Father and daughter baking courtesy photo 1

The process of mixing the ingredients, the rhythm of kneading the dough, the aroma that fills the house — they’re all part of why Kevin Shinn loves to bake bread. 

Culinary arts have always been important to the Shinn family. From the fall of 2007 to December of 2017, Kevin and his late wife Karen Shinn, who died from ovarian cancer in November, operated Bread & Cup, a restaurant in downtown Lincoln. 

Claire Shinn, Kevin’s 25-year-old daughter who works with Reformed University Fellowship, a campus ministry at Oklahoma State University, recalled childhood memories of cooking with her older brother. 

“That was something that I remember from growing up — always being able to make pizza together,” she said. “I think [baking] is a way for families to have something new together and a memory to make.” 

Kevin said cooking and baking with his family is one of the ways he made the day count as a dad.

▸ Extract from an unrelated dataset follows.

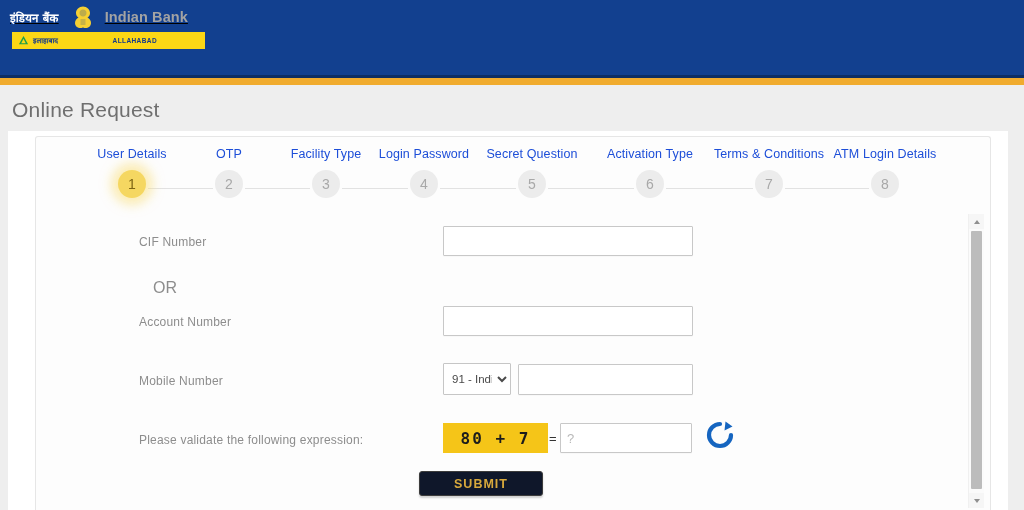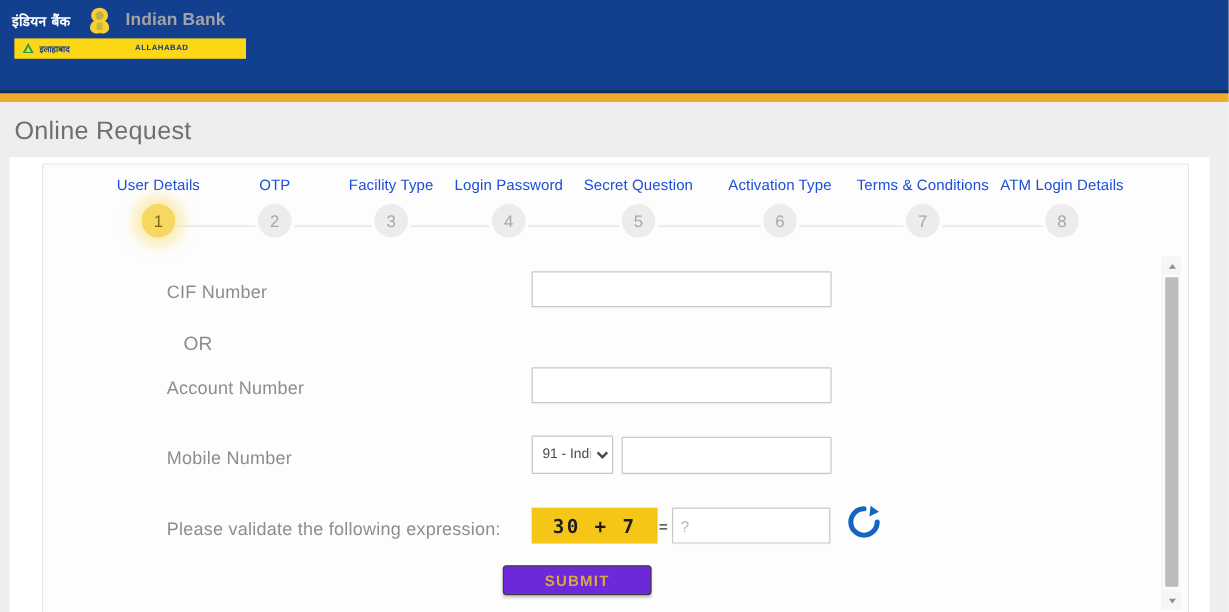"इंडियन बैंक" .brand-row { text-decoration: none -> underline }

“Even something as simple as making bread will count for something,” he said. “It’s not just a project or a waste of time. Somehow it affects somebody for good and has a positive ripple effect.” 

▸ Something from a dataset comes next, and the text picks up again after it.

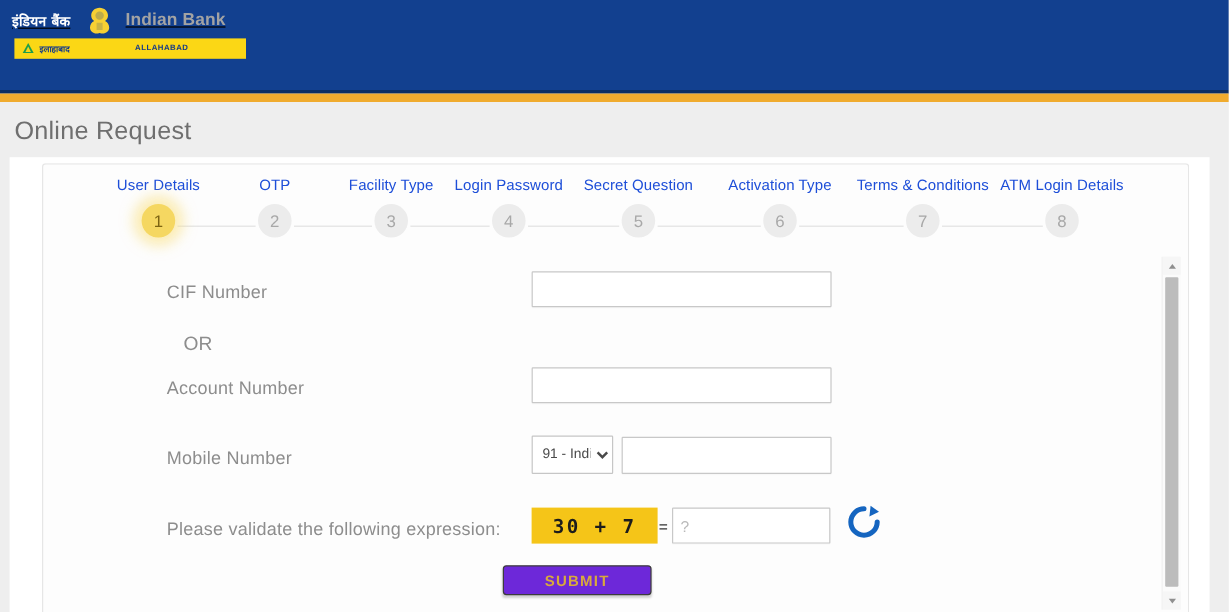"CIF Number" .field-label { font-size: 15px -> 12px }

Because of the coronavirus pandemic, Claire is now home in Lincoln with her dad. The two have an opportunity to create new memories together. This time, instead of making only family memories, they’re reaching out to people through a bread-making video series on Claire’s Facebook profile. As Kevin teaches, Claire records and edits the videos. They both take part in answering questions from the series’ followers. 

“We had a lot more interest than we anticipated — a lot of out-of-state interest, too, like people who couldn’t get the starter,” she said. “Then we had to go back to square one and teach people how to make the starter, and so it just kind of got rolling from there.” 

Father and daughter baking courtesy photo 2

Because Kevin’s dough is the result of a more complex recipe, he said he wanted to ensure non-bakers could easily follow his recipes in the videos. He set out dough starters for sourdough in plastic containers on his front porch for viewers to pick up. The sticker on the lid of each starter features a note encouraging the user to continue the tradition of bread-making. Just as bread-making is a tradition for the Shinn family, Kevin said the practice is a good way to create new memories for other families as well. 

So far, the Shinn family has given away 25 starter kits. Through the series, Kevin and Claire have made a simple loaf, pizza crust, English muffins and popovers. 

According to Kevin, the most satisfying step in the teaching process is seeing the students start to understand the process.

“What I always want to accomplish in my teaching is for the lights to come on for people [and] to realize it’s not that complicated,” he said. “It’s not that difficult at all; it’s just getting into the mindset of what it is we’re doing.” 

He argued against an article headline he saw recently that said the pandemic brings out the worst in people and said isolation could do the opposite. He wants to inspire hope in everyone who works with his sourdough starter or watches the videos on Facebook, despite the circumstances.  

“You can complain and gripe and do whatever you want,” he said. “But we’re going to stand on the side of good, encouragement and hope and let that speak for itself.”